Following a 4-week trial at the end of last year, the High Court has handed down judgment in a cartel follow-on claim in relation to the LCD cartel. The claim was brought by Granville and OT Computers (now insolvent former UK computer manufacturers ‘Time’ and ‘Tiny’), based on a 2010 European Commission decision. The case is only the third cartel damages claim to reach final judgment in the UK (after Britned and the Royal Mail Trucks claim).
The Court, HHJ Pelling sitting as a High Court judge in the Commercial Court, found that the cartel, which had operated from 2001 to 2006, had resulted in an overcharge of between 4% and 8% for the main product categories (with a 14% overcharge found in relation to a very small third category). The Court further held that the Claimants were likely to have passed on 65% of that overcharge to their downstream customers in the form of higher prices.
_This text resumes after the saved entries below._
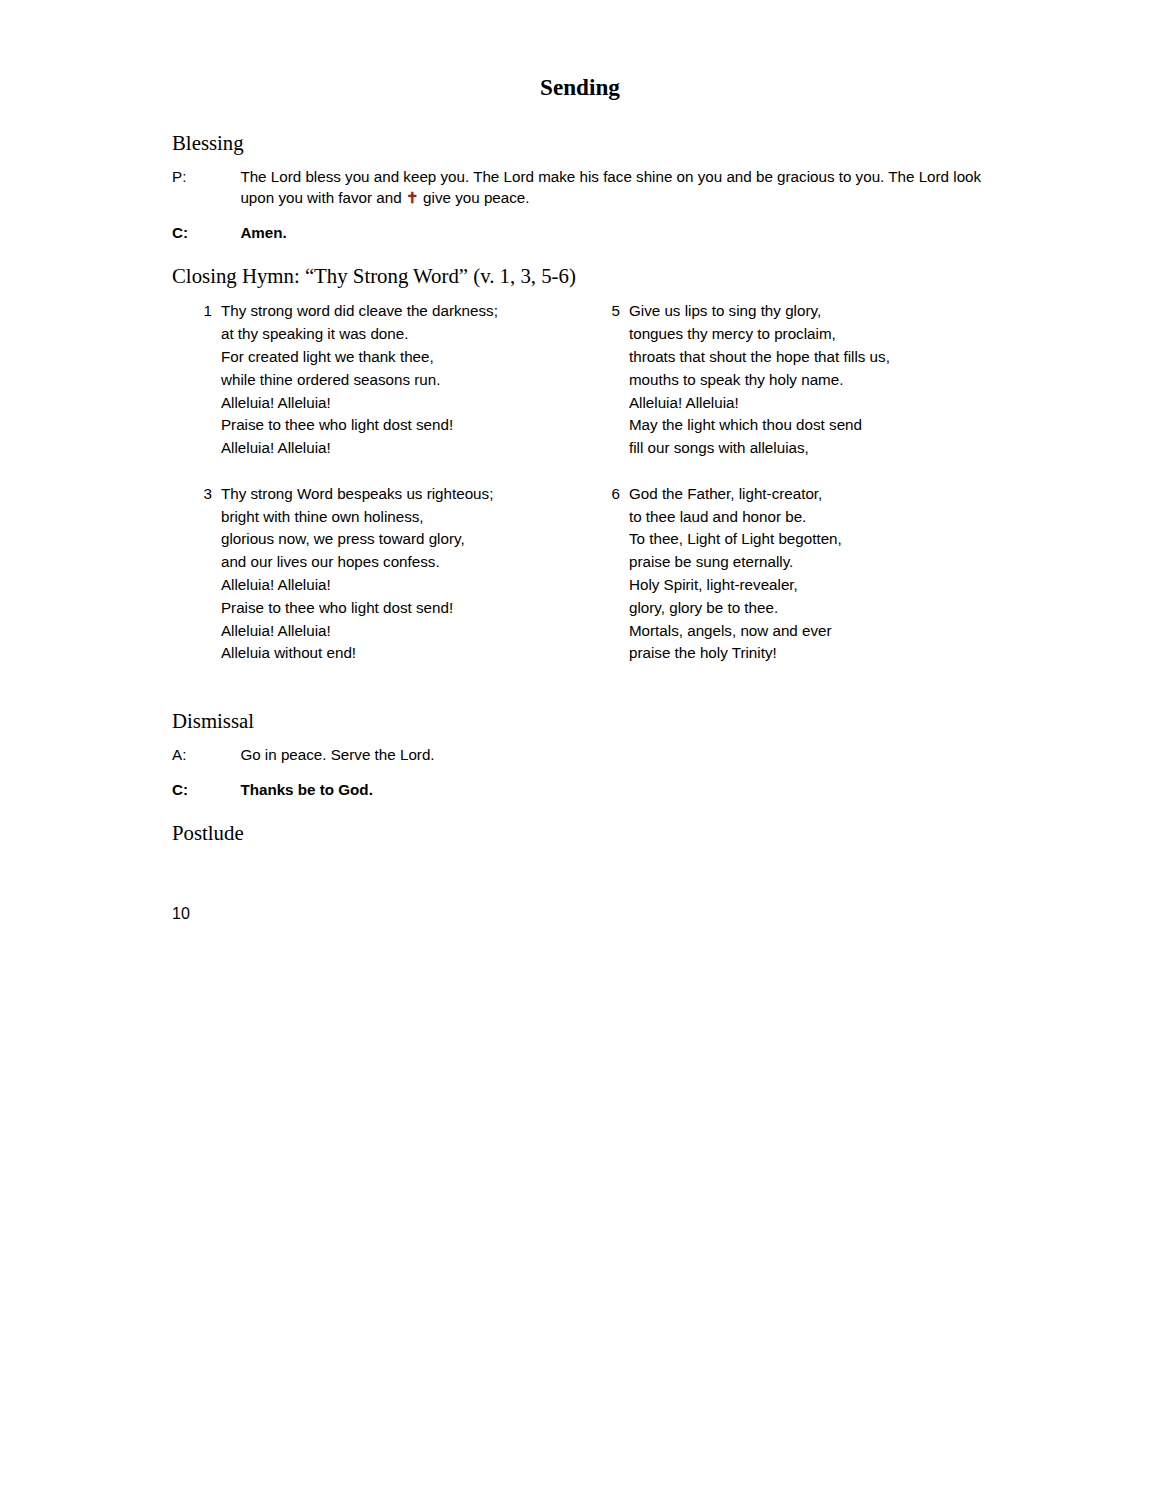Sending
Blessing
P: The Lord bless you and keep you. The Lord make his face shine on you and be gracious to you. The Lord look upon you with favor and ✝ give you peace.
C: Amen.
Closing Hymn: “Thy Strong Word” (v. 1, 3, 5-6)
| 1 | Thy strong word did cleave the darkness; at thy speaking it was done. For created light we thank thee, while thine ordered seasons run. Alleluia! Alleluia! Praise to thee who light dost send! Alleluia! Alleluia! | 5 | Give us lips to sing thy glory, tongues thy mercy to proclaim, throats that shout the hope that fills us, mouths to speak thy holy name. Alleluia! Alleluia! May the light which thou dost send fill our songs with alleluias, |
| 3 | Thy strong Word bespeaks us righteous; bright with thine own holiness, glorious now, we press toward glory, and our lives our hopes confess. Alleluia! Alleluia! Praise to thee who light dost send! Alleluia! Alleluia! Alleluia without end! | 6 | God the Father, light-creator, to thee laud and honor be. To thee, Light of Light begotten, praise be sung eternally. Holy Spirit, light-revealer, glory, glory be to thee. Mortals, angels, now and ever praise the holy Trinity! |
Dismissal
A: Go in peace. Serve the Lord.
C: Thanks be to God.
Postlude
10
The Court accepted, however, that this gave rise to a substantial secondary claim for lost profits from lost sales due to higher retail prices.
The Court rejected arguments that the claim was time barred, following the Court of Appeal’s reasoning in a separate claim brought by the same claimants (OT Computers v Infineon  Q.B. 1183) as to the knowledge an insolvent claimant could with reasonable diligence be expected to have discovered. The Court also rejected arguments that substantial parts of the claim (where products had first been put onto the market outside the EEA) were either governed by foreign laws, and should therefore fail, or otherwise fell outside the territorial scope of EU law. The Court of Appeal had ruled earlier that the Claimants were not entitled to claim compound interest for the period of their insolvencies, as the requirements for awarding compound interest on an equitable basis (as opposed to as damages in a Sempra Metals sense) were not met (Granville v LG  2 W.L.R. 372).
Stefan Kuppen acted for the claimants.